House Bill 1081 by Rep. Mike Johnson, a Republican from Bossier City who is running for Congress, would ban a procedure called dilation and evacuation, known as D&E. The procedure would only be allowed if necessary to prevent “serious health risk” to the mother.
The House voted 83-0 for the bill, which heads next to the Senate for consideration. No one spoke in opposition to the prohibition measure on the House floor, and there was no debate. More than 20 lawmakers were absent.
Similar laws have been passed in four other states, with anti-abortion groups describing the procedures as “dismemberment abortions.” State courts have blocked the laws in Kansas and Oklahoma.
Johnson described the abortion method as “inhumane and barbaric” and “torturous.”
Opponents say that description isn’t medically accurate. They say the bill would criminalize the safest method of second-trimester abortion, leaving women at risk when they seek an alternative.
D&Es, or surgical abortions, are used in the majority of procedures in the second trimester — or after 13 weeks of pregnancy, according to the American Congress of Obstetricians and Gynecologists. The organization says such abortions have fewer complications than procedures done with medication in the second trimester.
Under the bill, only the performing physician would be legally responsible and subject to penalties for violations of the ban, which could include loss of license. Violations also would carry a prison sentence of up to two years and a fine up to $1,000 per incident. In addition, civil damages could be sought by the woman who has the abortion and others.
The House also voted 75-1 Thursday for House Bill 1019 by Rep. Rick Edmonds, R-Baton Rouge, that would prohibit abortions performed because the fetus is determined to have a genetic abnormality.

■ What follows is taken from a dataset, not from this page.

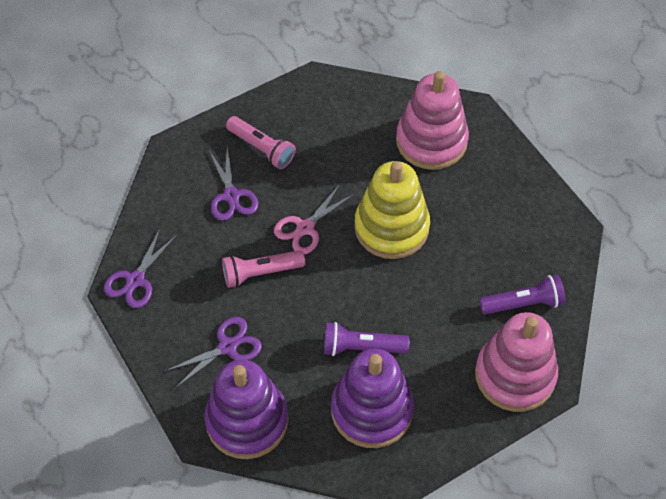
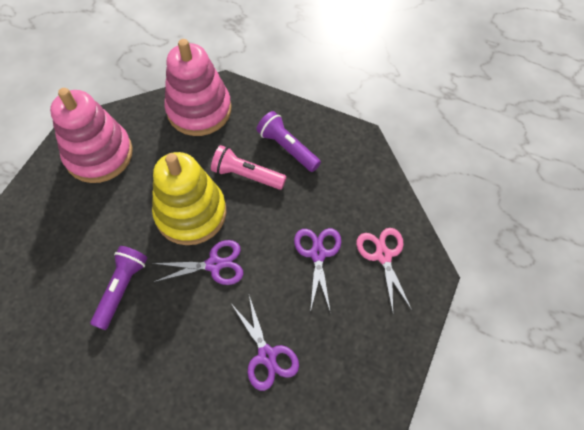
pink flashlight: [222,250,305,288] [226,116,296,169] = 2 -> [211,145,287,190] = 1
purple stacking toy: [204,359,288,459] [331,348,414,448] = 2 -> none = 0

“For these beautiful children, I ask you to stand with me today,” Edmonds said before lawmakers voted to send the proposal to the Senate.
Louisiana has repeatedly enacted abortion restrictions over the years with broad support across party lines. Earlier this legislative session, the House voted to triple the wait time for a woman to have an abortion to 72 hours. That proposal, too, awaits decision from the Senate.
Under a 2012 law, Louisiana bans all abortion after 20 weeks.